According to Fabio Ramazzini Bechara, a law professor at Mackenzie Presbyterian University and a prosecutor for the state of Sao Paulo, the ADPF does not prevent police from entering favelas, but it does mean they require stronger legal justification.
"At no point does it create a physical no-go zone," he said. "What the case requires is better intelligence and procedural rigor before conducting intrusive operations."
In a recent filing at the Supreme Court, Rio's public prosecutor's office noted that most police killings in Rio take place during preplanned operations, not reactive confrontations. Prosecutors also criticized the absence of basic governance mechanisms such as planning protocols, transparency and performance evaluation.

Activist and researcher Fransergio Goulart, coordinator of the Right to Memory and Racial Justice Initiative, called the case a legal, political and social turning point.

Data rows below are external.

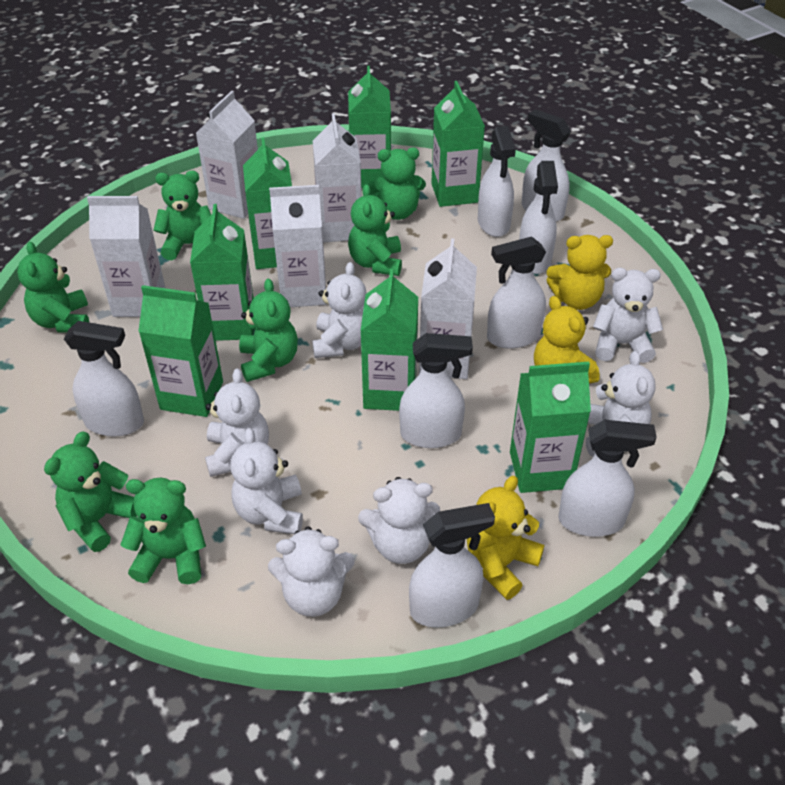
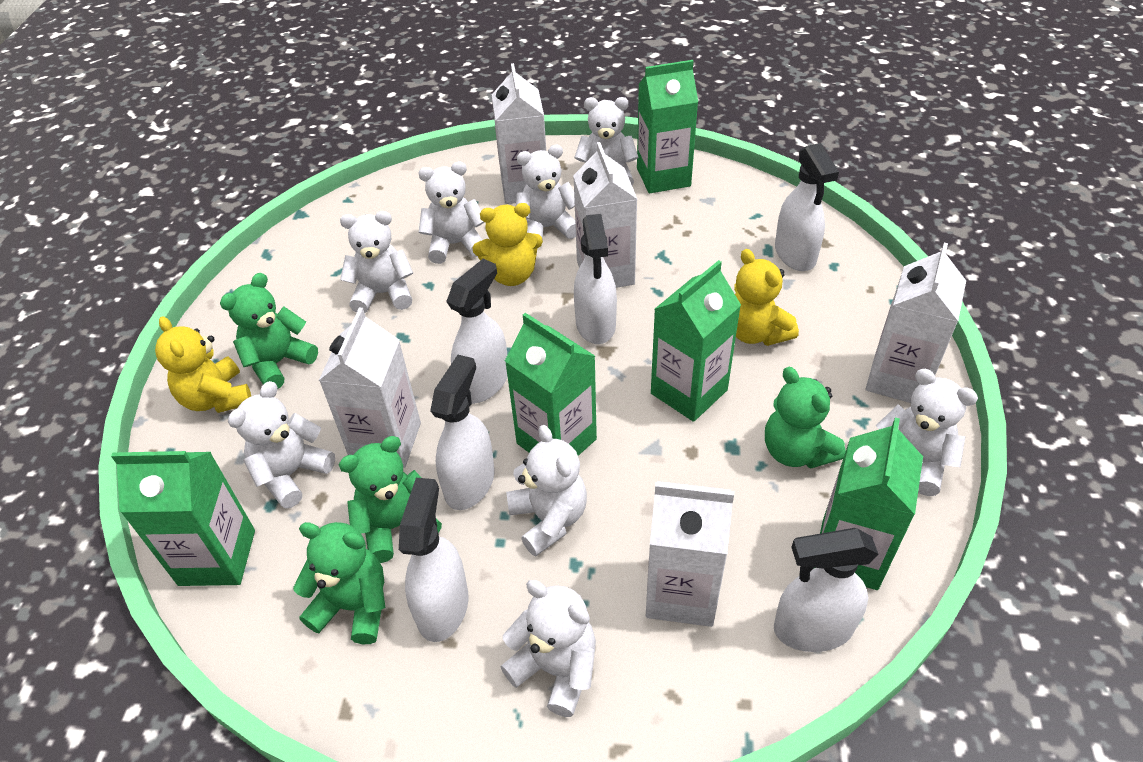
green carton: 7 -> 5
green teddy bear: 7 -> 4
white spray bottle: 8 -> 6
white teddy bear: 7 -> 8

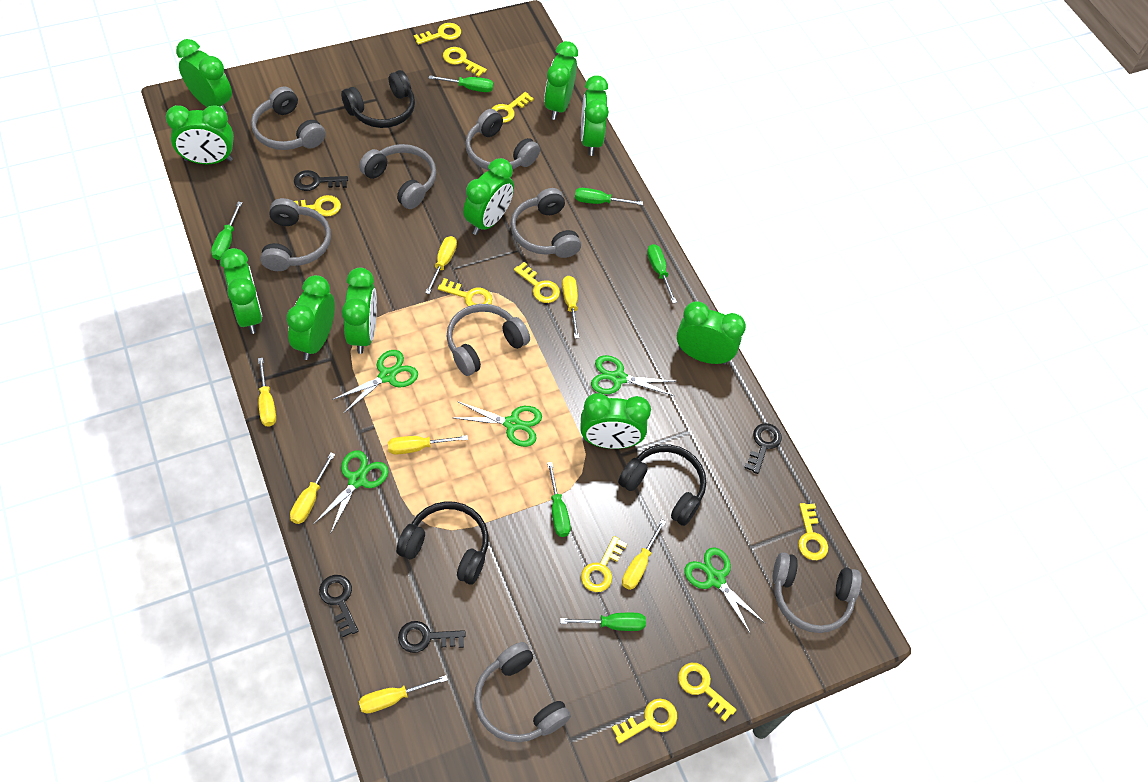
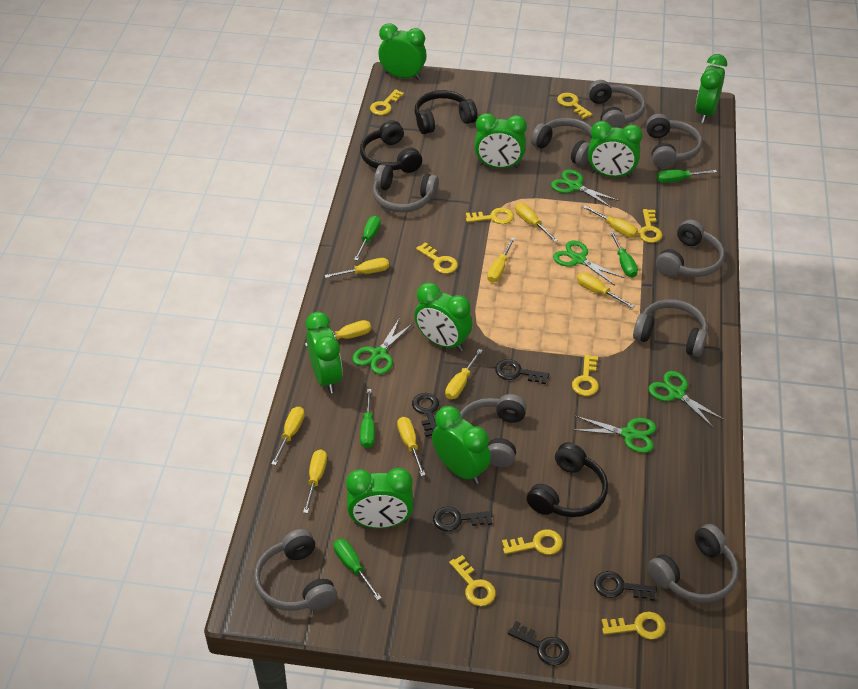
black key: 4 -> 5
green clock: 10 -> 8
green screwdriver: 6 -> 5
grey headphones: 8 -> 9
yellow key: 10 -> 9
yellow screwdriver: 7 -> 10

He emphasized the role of grassroots groups and mothers of victims acting as amici curiae, pushing for a shift in Brazil's public security paradigm. "Favelas aren't violent - they're violated," he said. "The ADPF is a way to confront the violence that the state itself has perpetuated."
Some justices - such as Alexandre de Moraes - may support a narrower interpretation, one that allows for greater discretionary use of force by police.

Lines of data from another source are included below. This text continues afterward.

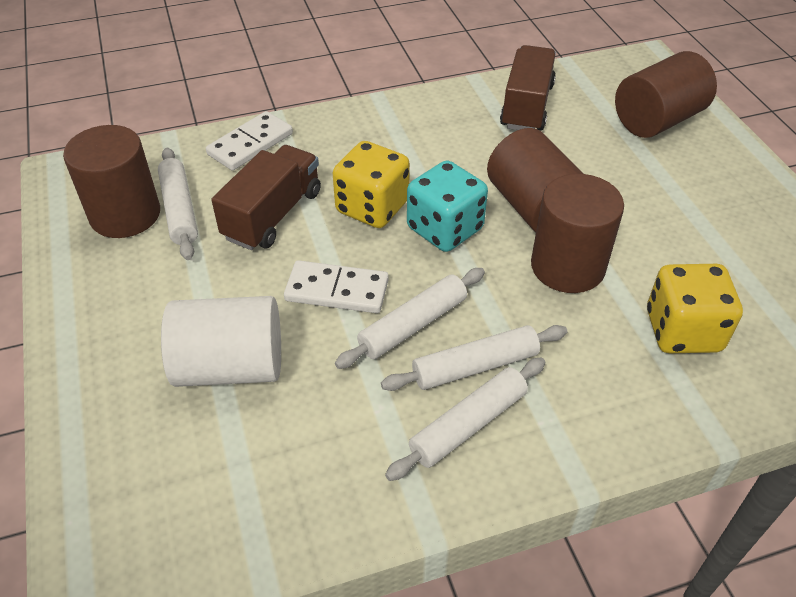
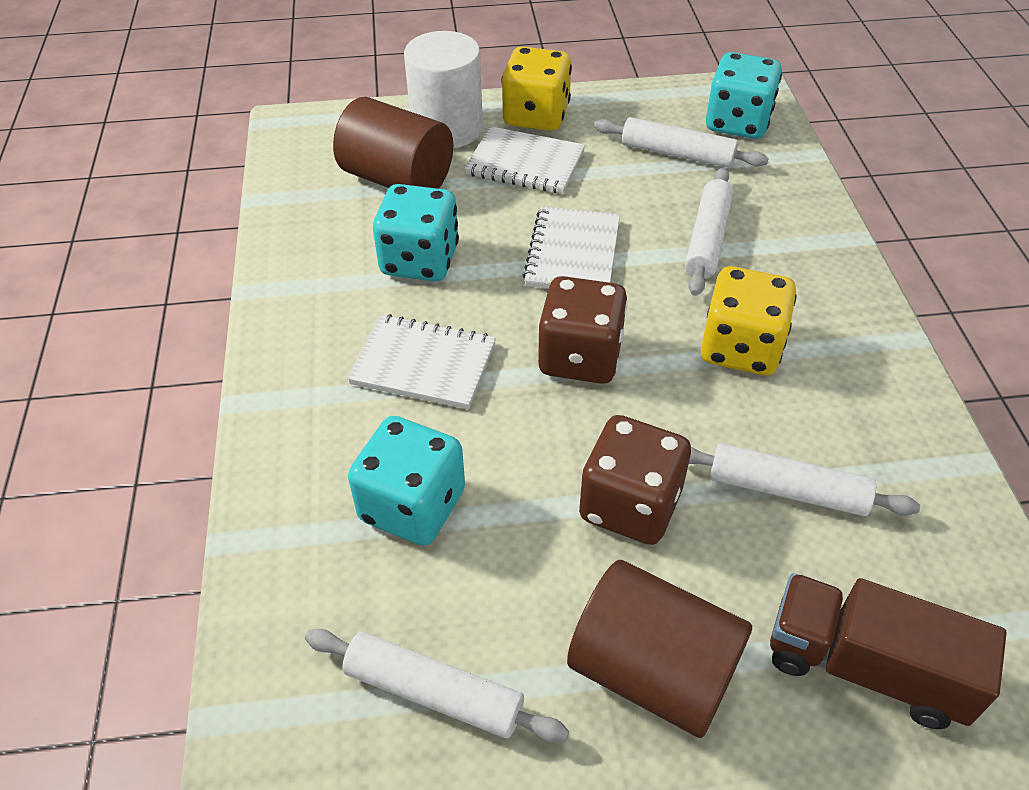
brown cylinder: 4 -> 2
brown dice: 0 -> 2
brown truck: 2 -> 1
turquoise dice: 1 -> 3
white domino: 2 -> 0
white notebook: 0 -> 3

For Leonardo Carvalho, a researcher at the Brazilian Public Security Forum, the central issue is that the ADPF was never designed to replace a public security policy.
"It's clear today that the state of Rio de Janeiro can't solve its public safety crisis alone," he said. "What the court is doing is responding to a fundamentally unconstitutional situation - a kind of emergency room for a chronic issue."
Thaise Albino da Silva, who studied the militarization of urban space in her graduate work at the Federal University of Rio de Janeiro, said the backlash against the ADPF reflects political rhetoric that appeals to a public desire for retribution. "It's a narrative built on blood," she said. "No one wants to live in a violent city - but violence shouldn't be met with more violence."
According to Dieter, the case sets a national benchmark for police conduct. "That's why the governments that promote a tough-on-crime image hate it - it forces them to work smarter," he said.
Even Santos, the state's security secretary, has acknowledged the need for improved criminal intelligence and financial investigations. "The American phrase 'follow the money' is the way forward. That's how they buy rifles - and rifles are how they expand territorial control," the secretary said.
For Pontes, the lawyer who co-drafted the lawsuit, the ruling is just the beginning. "My hope is that the court follows Fachin's vote. But the real challenge will be making sure it's enforced," he said.
Pending issues include the adoption of independent forensic investigations in police killings, the mandatory removal of officers with violent records and the establishment of measurable targets for reducing police lethality. The court may also decide whether to create a permanent oversight committee with representatives from civil society, research groups and the National Justice Council.